Ein Foto hatte ich zu
diesem fortgeschrittenen Zeitpunkt des Vorhabens noch nicht vollbracht. Also
kam mir die Idee, einfach da hin zu fahren, wo ich die Bäume schon live gesehen
habe in den ersten Tagen.
Bloomfield Hills,
Birmingham, Beverly Hills sind drei schöne Gemarkungen wohlhabender Grundstücksbesitzer.
Die Merkmale eines Dorfs oder kleinen Städtchens treffen nur auf Birmingham zu,
was mir eigentlich schon wieder zu europäisch ist (gleichwohl auch schön), die
anderen beiden dienen nur zum Wohnen, eher typisch für USA. Zwischen der
Telegraph und der Woodward Avenue findet man einen tollen alten Baumbestand – neben
einem teilweise durchgedrehten Architektur-Potpourri verschiedenster Epochen.

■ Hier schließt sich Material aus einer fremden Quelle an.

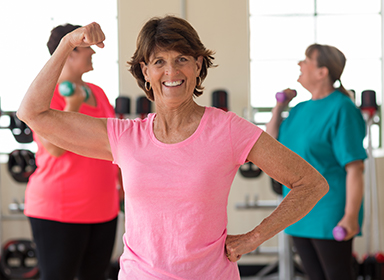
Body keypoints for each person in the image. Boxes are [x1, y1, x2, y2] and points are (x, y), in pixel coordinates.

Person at [17, 16, 328, 280]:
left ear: (198, 64)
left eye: (182, 59)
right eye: (159, 62)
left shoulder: (228, 129)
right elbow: (32, 113)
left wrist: (254, 237)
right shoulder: (125, 137)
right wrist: (67, 44)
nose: (171, 72)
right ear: (145, 71)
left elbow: (310, 183)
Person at [24, 23, 120, 280]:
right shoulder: (46, 96)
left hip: (104, 208)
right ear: (70, 52)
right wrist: (73, 105)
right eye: (87, 48)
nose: (93, 53)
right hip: (59, 209)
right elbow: (54, 148)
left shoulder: (99, 93)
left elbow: (113, 144)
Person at [266, 44, 367, 280]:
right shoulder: (300, 109)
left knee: (337, 276)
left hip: (328, 211)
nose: (299, 65)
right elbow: (270, 146)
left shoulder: (343, 109)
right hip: (297, 209)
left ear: (322, 72)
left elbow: (355, 168)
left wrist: (350, 217)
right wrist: (279, 108)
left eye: (306, 60)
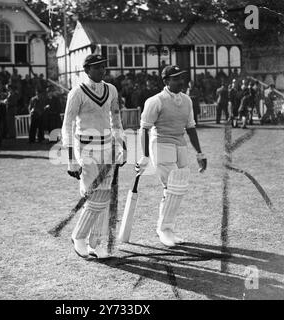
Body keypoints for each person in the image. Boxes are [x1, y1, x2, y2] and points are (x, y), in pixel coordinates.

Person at [61, 54, 126, 259]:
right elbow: (67, 125)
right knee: (94, 195)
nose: (101, 71)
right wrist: (71, 159)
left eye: (103, 67)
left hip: (107, 146)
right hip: (86, 147)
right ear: (87, 69)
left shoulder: (112, 90)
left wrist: (121, 146)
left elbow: (116, 120)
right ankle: (78, 237)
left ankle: (95, 243)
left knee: (105, 196)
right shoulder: (77, 92)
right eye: (96, 67)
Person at [136, 65, 207, 247]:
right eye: (175, 78)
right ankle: (164, 230)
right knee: (172, 187)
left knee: (179, 187)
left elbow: (190, 127)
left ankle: (167, 228)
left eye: (181, 77)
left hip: (180, 144)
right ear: (166, 81)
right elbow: (144, 128)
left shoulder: (187, 100)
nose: (180, 81)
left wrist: (200, 153)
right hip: (160, 143)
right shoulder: (155, 101)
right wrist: (144, 156)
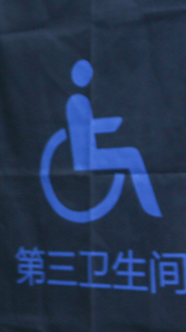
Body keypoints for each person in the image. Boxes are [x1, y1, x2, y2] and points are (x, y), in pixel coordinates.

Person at [64, 59, 162, 217]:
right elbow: (83, 130)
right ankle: (150, 207)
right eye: (84, 73)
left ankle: (150, 207)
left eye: (88, 73)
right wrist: (112, 124)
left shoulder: (80, 100)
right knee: (132, 155)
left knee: (131, 154)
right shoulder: (77, 101)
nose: (88, 76)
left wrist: (114, 123)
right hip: (85, 158)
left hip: (91, 153)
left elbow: (88, 128)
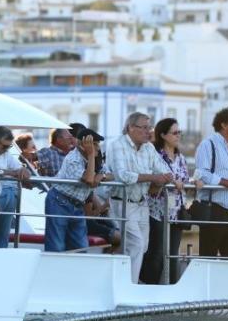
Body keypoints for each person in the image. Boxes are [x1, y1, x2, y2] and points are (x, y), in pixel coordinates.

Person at [107, 112, 174, 283]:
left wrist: (159, 182)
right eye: (144, 128)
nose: (149, 131)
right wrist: (153, 178)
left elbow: (166, 171)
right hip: (122, 203)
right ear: (130, 127)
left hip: (142, 203)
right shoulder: (116, 145)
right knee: (136, 245)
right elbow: (123, 175)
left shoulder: (149, 148)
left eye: (149, 127)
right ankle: (131, 287)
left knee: (141, 247)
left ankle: (121, 281)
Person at [194, 107, 228, 258]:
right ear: (224, 125)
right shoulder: (208, 144)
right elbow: (201, 173)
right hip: (214, 209)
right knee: (208, 257)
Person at [143, 118, 191, 284]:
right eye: (175, 132)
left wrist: (192, 182)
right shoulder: (155, 155)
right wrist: (172, 182)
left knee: (173, 253)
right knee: (157, 252)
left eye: (179, 132)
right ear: (163, 135)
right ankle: (149, 287)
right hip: (157, 211)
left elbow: (185, 179)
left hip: (177, 212)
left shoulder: (180, 157)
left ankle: (170, 289)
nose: (178, 135)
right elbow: (152, 180)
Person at [45, 129, 103, 252]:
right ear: (84, 145)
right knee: (56, 247)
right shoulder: (74, 158)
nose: (98, 148)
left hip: (76, 205)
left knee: (81, 248)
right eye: (95, 144)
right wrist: (91, 154)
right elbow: (88, 179)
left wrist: (101, 176)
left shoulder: (92, 157)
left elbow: (111, 174)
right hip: (59, 202)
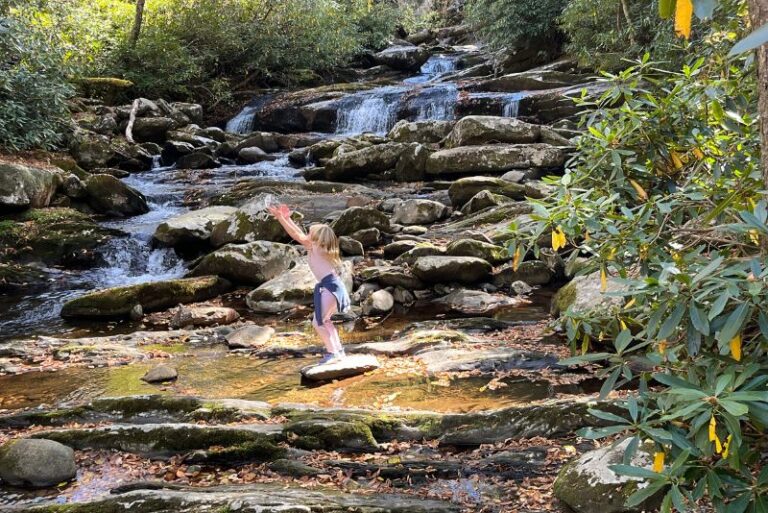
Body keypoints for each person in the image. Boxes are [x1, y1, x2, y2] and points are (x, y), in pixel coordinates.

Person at [268, 203, 350, 364]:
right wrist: (286, 218)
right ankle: (338, 351)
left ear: (316, 239)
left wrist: (281, 218)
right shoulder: (317, 247)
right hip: (333, 287)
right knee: (325, 320)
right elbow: (298, 233)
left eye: (310, 233)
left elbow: (296, 234)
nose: (307, 234)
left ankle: (333, 353)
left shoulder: (316, 248)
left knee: (318, 322)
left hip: (330, 288)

Von Weitem kann ich schon durch die Frontscheibe die avisierten Bäume sehen, nur wie geht
es jetzt weiter? Es gibt hier keine Bürgersteige oder Parkbuchten, die Straße
grenzt unmittelbar an Privatgrundstücke. Anzuhalten, ohne fremden Privatgrund
zu betreten, stellt sich schnell als Verkehrshindernis heraus, worauf die
anderen Verkehrsteilnehmer auch reagieren. Als ich meinen ersten Halt in einer
großzügigen Einfahrt vornehme, fällt mir wieder die Aussage eines Arbeitskollegen
hier vor Ort ein, dass eigentlich jeder Haushalt über geladene Schusswaffen
verfügt, um die Familie und den eigenen Grund und Boden zu verteidigen. Parkt
einer der hier so populären Pick-up-Trucks in Einfahrten kann man gut und gerne
davon ausgehen, dass darin noch mindestens eine weitere Schusswaffe griffbereit
gelagert wird. Ich möchte nicht ausschließen, dass es ggf. als Provokation
verstanden wird, wenn ein Fremder sein Auto in einer Einfahrt parkt und mit
einer Kamera Fotos vom Grundstück und dabei auch zwangsläufig vom Eigenheim
macht. Für mich als Opfer eines solchen imaginären Szenarios wäre die Aussage,
dass es sich um eine Fehlinterpretation der Wahrnehmung gehandelt hat, die zum
Schusswaffengebrauch führte, keine Genugtuung.
Ich begnüge mich also
damit, sofern kein Fahrzeug in Sichtweite hinter mir ist, bei laufendem Motor aus
dem geöffneten Fenster Fotos der Bäume zu machen und vor allem darauf zu
achten, dass ich es möglichst vermeide, Häuser und auf keinen Fall Menschen zu
fotografieren. Bei dieser Vorgehensweise leidet leider etwas der gestalterische Prozess der Fotografie.
Zum guten Schluss ist mir
dann doch noch der beeindruckende historische Campus der Cranbrook Academy of
Art in Bloomfield Hills eingefallen, den ich schon öfter auf dem Weg zur Arbeit
passiert habe, wo ich mich schließlich zu schöner 16:00-Uhr-Herbstsonne in
aller Ruhe auf die Jagd nach den Herbstfarben machen konnte.
So, und da ich jetzt schon mehrfach schon nach Fotos für diesen Blog gefragt wurde, wage ich mal einen Start mit der Beute von heute. Zwei Privatbäume und zwei vom Cranbrook Campus. Mein Baumfavorit ist hier der Ahorn, dessen Blätter rot, gelb und grün zugleich sein können.